▶ [WORK TASK]:
Let the answer be the lines from the one with "[152,392,157,399] : ->" to the end of the entries, copied exactly with both boundary lines kept.

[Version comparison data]
########

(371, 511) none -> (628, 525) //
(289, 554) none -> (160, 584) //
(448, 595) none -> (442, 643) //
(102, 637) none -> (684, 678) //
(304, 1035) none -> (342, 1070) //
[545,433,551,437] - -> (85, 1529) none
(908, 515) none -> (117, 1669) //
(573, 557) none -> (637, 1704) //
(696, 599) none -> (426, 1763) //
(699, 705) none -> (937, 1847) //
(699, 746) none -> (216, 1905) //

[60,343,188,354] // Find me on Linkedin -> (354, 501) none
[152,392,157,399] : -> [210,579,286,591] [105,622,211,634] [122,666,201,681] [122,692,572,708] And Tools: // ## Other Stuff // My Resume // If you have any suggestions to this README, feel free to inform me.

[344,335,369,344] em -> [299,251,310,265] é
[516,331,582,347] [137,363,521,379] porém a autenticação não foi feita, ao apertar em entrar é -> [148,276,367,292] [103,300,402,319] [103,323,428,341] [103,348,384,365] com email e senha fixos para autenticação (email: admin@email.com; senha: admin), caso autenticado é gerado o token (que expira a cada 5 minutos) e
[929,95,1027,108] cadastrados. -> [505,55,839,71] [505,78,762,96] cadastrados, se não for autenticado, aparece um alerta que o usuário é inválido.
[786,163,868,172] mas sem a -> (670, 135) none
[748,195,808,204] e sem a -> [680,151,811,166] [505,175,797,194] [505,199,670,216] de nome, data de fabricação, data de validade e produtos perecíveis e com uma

########

▶ [TASK RESULT]:
[152,392,157,399] : -> [210,579,286,591] [105,622,211,634] [122,666,201,681] [122,692,572,708] And Tools: // ## Other Stuff // My Resume // If you have any suggestions to this README, feel free to inform me.

[344,335,369,344] em -> [299,251,310,265] é
[516,331,582,347] [137,363,521,379] porém a autenticação não foi feita, ao apertar em entrar é -> [148,276,367,292] [103,300,402,319] [103,323,428,341] [103,348,384,365] com email e senha fixos para autenticação (email: admin@email.com; senha: admin), caso autenticado é gerado o token (que expira a cada 5 minutos) e
[929,95,1027,108] cadastrados. -> [505,55,839,71] [505,78,762,96] cadastrados, se não for autenticado, aparece um alerta que o usuário é inválido.
[786,163,868,172] mas sem a -> (670, 135) none
[748,195,808,204] e sem a -> [680,151,811,166] [505,175,797,194] [505,199,670,216] de nome, data de fabricação, data de validade e produtos perecíveis e com uma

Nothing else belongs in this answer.